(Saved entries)
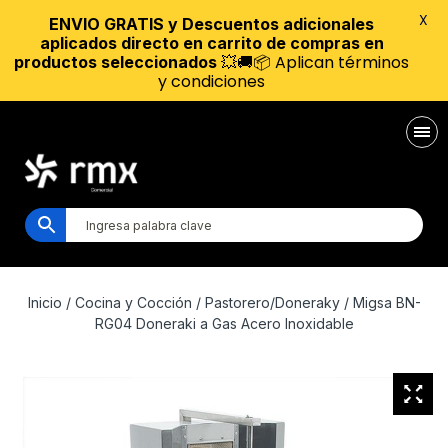
X
ENVIO GRATIS y Descuentos adicionales
aplicados directo en carrito de compras en
💥🚚📦 Aplican términos
productos seleccionados
y condiciones
Inicio
/
Cocina y Cocción
/
Pastorero/Doneraky
/ Migsa BN-
RG04 Doneraki a Gas Acero Inoxidable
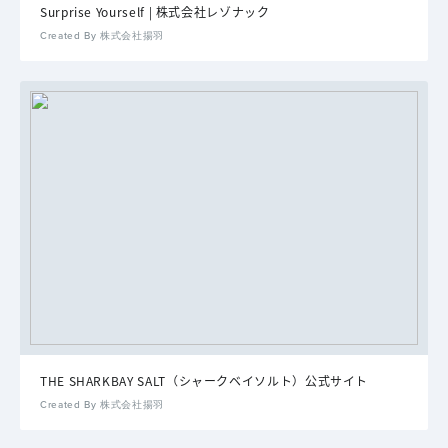
Surprise Yourself | 株式会社レゾナック
Created By 株式会社揚羽
THE SHARKBAY SALT（シャークベイソルト）公式サイト
Created By 株式会社揚羽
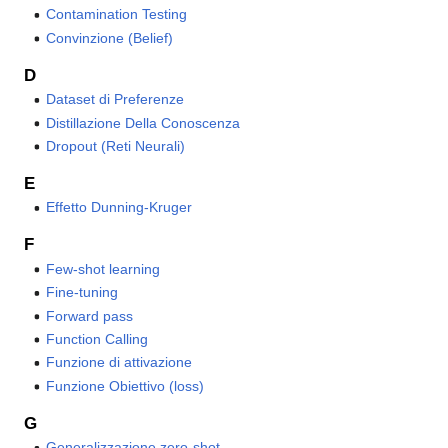
Contamination Testing
Convinzione (Belief)
D
Dataset di Preferenze
Distillazione Della Conoscenza
Dropout (Reti Neurali)
E
Effetto Dunning-Kruger
F
Few-shot learning
Fine-tuning
Forward pass
Function Calling
Funzione di attivazione
Funzione Obiettivo (loss)
G
Generalizzazione zero-shot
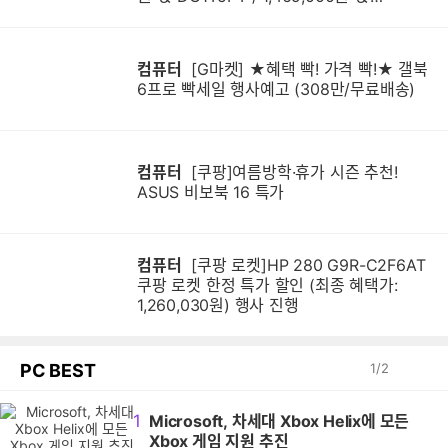
DG1Q4PT / 1,599,000원]
컴퓨터
[G마켓] ★혜택 빡! 가격 빡!★ 갤북
6프로 빡세일 행사예고 (308만/무료배송)
컴퓨터
[쿠팡]여름방학·휴가 시즌 추천!
ASUS 비보북 16 특가
컴퓨터
[쿠팡 로켓]HP 280 G9R-C2F6AT
쿠팡 로켓 한정 특가 할인 (최종 혜택가:
1,260,030원) 행사 진행
PC BEST
1
/
2
1
Microsoft, 차세대 Xbox Helix에 모든
Xbox 게임 지원 추진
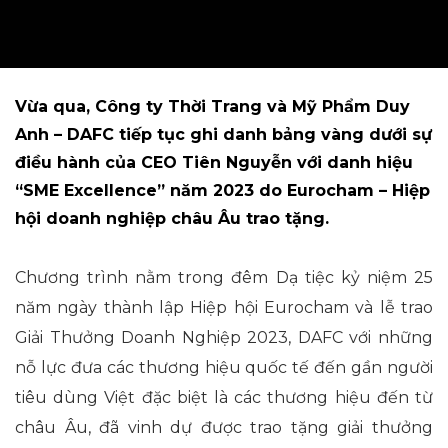
Vừa qua, Công ty Thời Trang và Mỹ Phẩm Duy
Anh – DAFC tiếp tục ghi danh bảng vàng dưới sự
điều hành của CEO Tiên Nguyễn với danh hiệu
“SME Excellence” năm 2023 do Eurocham – Hiệp
hội doanh nghiệp châu Âu trao tặng.
Chương trình nằm trong đêm Dạ tiệc kỷ niệm 25
năm ngày thành lập Hiệp hội Eurocham và lễ trao
Giải Thưởng Doanh Nghiệp 2023, DAFC với những
nỗ lực đưa các thương hiệu quốc tế đến gần người
tiêu dùng Việt đặc biệt là các thương hiệu đến từ
châu Âu, đã vinh dự được trao tặng giải thưởng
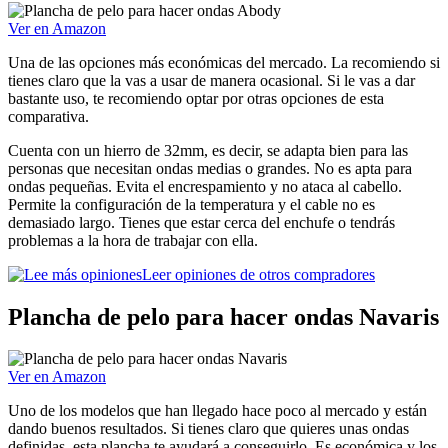
Ver en Amazon
Una de las opciones más económicas del mercado. La recomiendo si
tienes claro que la vas a usar de manera ocasional. Si le vas a dar
bastante uso, te recomiendo optar por otras opciones de esta
comparativa.
Cuenta con un hierro de 32mm, es decir, se adapta bien para las
personas que necesitan ondas medias o grandes. No es apta para
ondas pequeñas. Evita el encrespamiento y no ataca al cabello.
Permite la configuración de la temperatura y el cable no es
demasiado largo. Tienes que estar cerca del enchufe o tendrás
problemas a la hora de trabajar con ella.
Leer opiniones de otros compradores
Plancha de pelo para hacer ondas Navaris
Ver en Amazon
Uno de los modelos que han llegado hace poco al mercado y están
dando buenos resultados. Si tienes claro que quieres unas ondas
definidas, esta plancha te ayudará a conseguirlo. Es económica y los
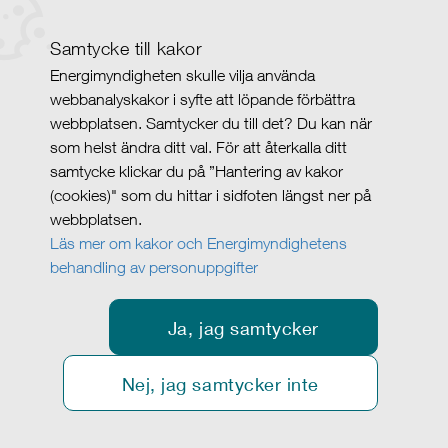
Samtycke till kakor
Energimyndigheten skulle vilja använda
webbanalyskakor i syfte att löpande förbättra
webbplatsen. Samtycker du till det? Du kan när
som helst ändra ditt val. För att återkalla ditt
samtycke klickar du på ”Hantering av kakor
(cookies)" som du hittar i sidfoten längst ner på
webbplatsen.
Läs mer om kakor och Energimyndighetens
behandling av personuppgifter
Ja, jag samtycker
Nej, jag samtycker inte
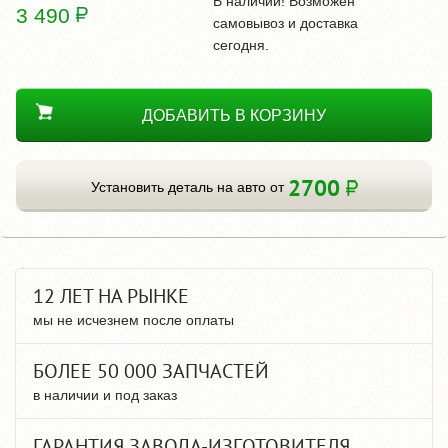
В наличии! Возможен
3 490
самовывоз и доставка
сегодня.
ДОБАВИТЬ В КОРЗИНУ
2700
Установить деталь на авто от
12 ЛЕТ НА РЫНКЕ
мы не исчезнем после оплаты
БОЛЕЕ 50 000 ЗАПЧАСТЕЙ
в наличии и под заказ
ГАРАНТИЯ ЗАВОДА-ИЗГОТОВИТЕЛЯ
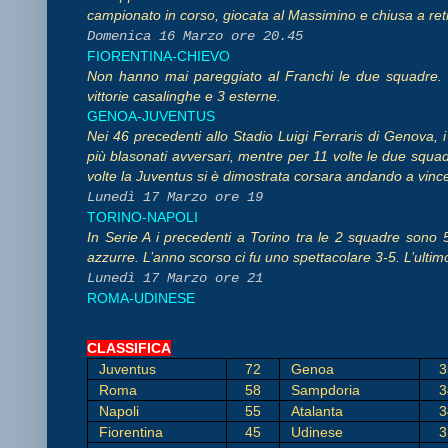
campionato in corso, giocata al Massimino e chiusa a reti 
Domenica 16 Marzo ore 20.45
FIORENTINA-CHIEVO
Non hanno mai pareggiato al Franchi le due squadre. Il b
vittorie casalinghe e 3 esterne.
GENOA-JUVENTUS
Nei 46 precedenti allo Stadio Luigi Ferraris di Genova, i
più blasonati avversari, mentre per 11 volte le due squadr
volte la Juventus si è dimostrata corsara andando a vincer
Lunedì 17 Marzo ore 19
TORINO-NAPOLI
In Serie A i precedenti a Torino tra le 2 squadre sono 59
azzurre. L’anno scorso ci fu uno spettacolare 3-5. L’ultim
Lunedì 17 Marzo ore 21
ROMA-UDINESE
CLASSIFICA
Juventus
72
Genoa
3
Roma
58
Sampdoria
3
Napoli
55
Atalanta
3
Fiorentina
45
Udinese
3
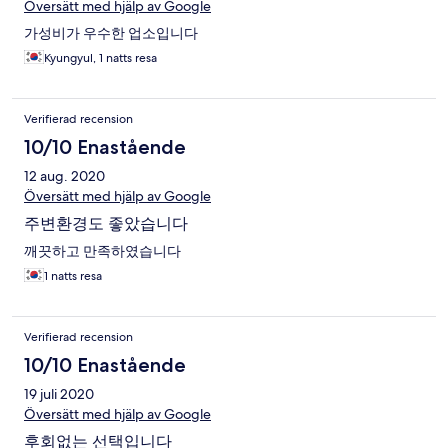
Översätt med hjälp av Google
가성비가 우수한 업소입니다
Kyungyul, 1 natts resa
Verifierad recension
10/10 Enastående
12 aug. 2020
Översätt med hjälp av Google
주변환경도 좋았습니다
깨끗하고 만족하였습니다
1 natts resa
Verifierad recension
10/10 Enastående
19 juli 2020
Översätt med hjälp av Google
후회없는 선택입니다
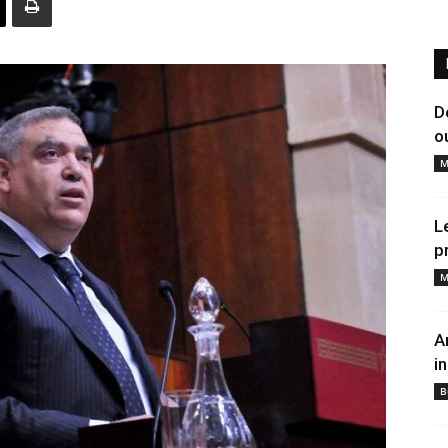
D
o
M
L
p
M
A
i
B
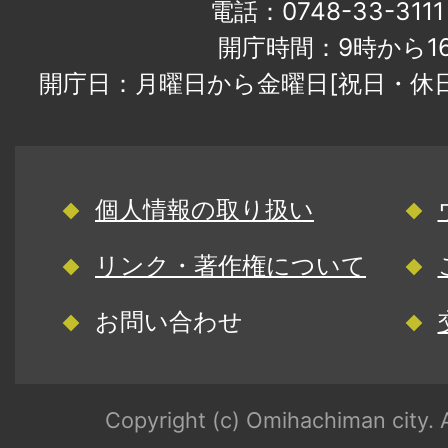
電話：0748-33-31
開庁時間：9時から1
開庁日：月曜日から金曜日[祝日・休
個人情報の取り扱い
リンク・著作権について
お問い合わせ
Copyright (c) Omihachiman city. A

:: Problem details ::
Please set the data above down exactly, with the pictures removed.

:: Reply ::
X
ENVIO GRATIS y Descuentos adicionales
aplicados directo en carrito de compras en
💥🚚📦 Aplican términos
productos seleccionados
y condiciones
Inicio
/
Cocina y Cocción
/
Pastorero/Doneraky
/ Migsa BN-
RG04 Doneraki a Gas Acero Inoxidable
Surprise Yourself | 株式会社レゾナック
Created By 株式会社揚羽
THE SHARKBAY SALT（シャークベイソルト）公式サイト
Created By 株式会社揚羽
Contamination Testing
Convinzione (Belief)
D
Dataset di Preferenze
Distillazione Della Conoscenza
Dropout (Reti Neurali)
E
Effetto Dunning-Kruger
F
Few-shot learning
Fine-tuning
Forward pass
Function Calling
Funzione di attivazione
Funzione Obiettivo (loss)
G
Generalizzazione zero-shot
DG1Q4PT / 1,599,000원]
컴퓨터
[G마켓] ★혜택 빡! 가격 빡!★ 갤북
6프로 빡세일 행사예고 (308만/무료배송)
컴퓨터
[쿠팡]여름방학·휴가 시즌 추천!
ASUS 비보북 16 특가
컴퓨터
[쿠팡 로켓]HP 280 G9R-C2F6AT
쿠팡 로켓 한정 특가 할인 (최종 혜택가:
1,260,030원) 행사 진행
PC BEST
1
/
2
1
Microsoft, 차세대 Xbox Helix에 모든
Xbox 게임 지원 추진
Vừa qua, Công ty Thời Trang và Mỹ Phẩm Duy
Anh – DAFC tiếp tục ghi danh bảng vàng dưới sự
điều hành của CEO Tiên Nguyễn với danh hiệu
“SME Excellence” năm 2023 do Eurocham – Hiệp
hội doanh nghiệp châu Âu trao tặng.
Chương trình nằm trong đêm Dạ tiệc kỷ niệm 25
năm ngày thành lập Hiệp hội Eurocham và lễ trao
Giải Thưởng Doanh Nghiệp 2023, DAFC với những
nỗ lực đưa các thương hiệu quốc tế đến gần người
tiêu dùng Việt đặc biệt là các thương hiệu đến từ
châu Âu, đã vinh dự được trao tặng giải thưởng
Ver en Amazon
Una de las opciones más económicas del mercado. La recomiendo si
tienes claro que la vas a usar de manera ocasional. Si le vas a dar
bastante uso, te recomiendo optar por otras opciones de esta
comparativa.
Cuenta con un hierro de 32mm, es decir, se adapta bien para las
personas que necesitan ondas medias o grandes. No es apta para
ondas pequeñas. Evita el encrespamiento y no ataca al cabello.
Permite la configuración de la temperatura y el cable no es
demasiado largo. Tienes que estar cerca del enchufe o tendrás
problemas a la hora de trabajar con ella.
Leer opiniones de otros compradores
Plancha de pelo para hacer ondas Navaris
Ver en Amazon
Uno de los modelos que han llegado hace poco al mercado y están
dando buenos resultados. Si tienes claro que quieres unas ondas
definidas, esta plancha te ayudará a conseguirlo. Es económica y los
Samtycke till kakor
Energimyndigheten skulle vilja använda
webbanalyskakor i syfte att löpande förbättra
webbplatsen. Samtycker du till det? Du kan när
som helst ändra ditt val. För att återkalla ditt
samtycke klickar du på ”Hantering av kakor
(cookies)" som du hittar i sidfoten längst ner på
webbplatsen.
Läs mer om kakor och Energimyndighetens
behandling av personuppgifter
Ja, jag samtycker
Nej, jag samtycker inte
В наличии! Возможен
3 490
самовывоз и доставка
сегодня.
ДОБАВИТЬ В КОРЗИНУ
2700
Установить деталь на авто от
12 ЛЕТ НА РЫНКЕ
мы не исчезнем после оплаты
БОЛЕЕ 50 000 ЗАПЧАСТЕЙ
в наличии и под заказ
ГАРАНТИЯ ЗАВОДА-ИЗГОТОВИТЕЛЯ
campionato in corso, giocata al Massimino e chiusa a reti 
Domenica 16 Marzo ore 20.45
FIORENTINA-CHIEVO
Non hanno mai pareggiato al Franchi le due squadre. Il b
vittorie casalinghe e 3 esterne.
GENOA-JUVENTUS
Nei 46 precedenti allo Stadio Luigi Ferraris di Genova, i
più blasonati avversari, mentre per 11 volte le due squadr
volte la Juventus si è dimostrata corsara andando a vincer
Lunedì 17 Marzo ore 19
TORINO-NAPOLI
In Serie A i precedenti a Torino tra le 2 squadre sono 59
azzurre. L’anno scorso ci fu uno spettacolare 3-5. L’ultim
Lunedì 17 Marzo ore 21
ROMA-UDINESE
CLASSIFICA
Juventus
72
Genoa
3
Roma
58
Sampdoria
3
Napoli
55
Atalanta
3
Fiorentina
45
Udinese
3
Översätt med hjälp av Google
가성비가 우수한 업소입니다
Kyungyul, 1 natts resa
Verifierad recension
10/10 Enastående
12 aug. 2020
Översätt med hjälp av Google
주변환경도 좋았습니다
깨끗하고 만족하였습니다
1 natts resa
Verifierad recension
10/10 Enastående
19 juli 2020
Översätt med hjälp av Google
후회없는 선택입니다
D
o
M
L
p
M
A
i
B
電話：0748-33-31
開庁時間：9時から1
開庁日：月曜日から金曜日[祝日・休
個人情報の取り扱い
リンク・著作権について
お問い合わせ
Copyright (c) Omihachiman city. A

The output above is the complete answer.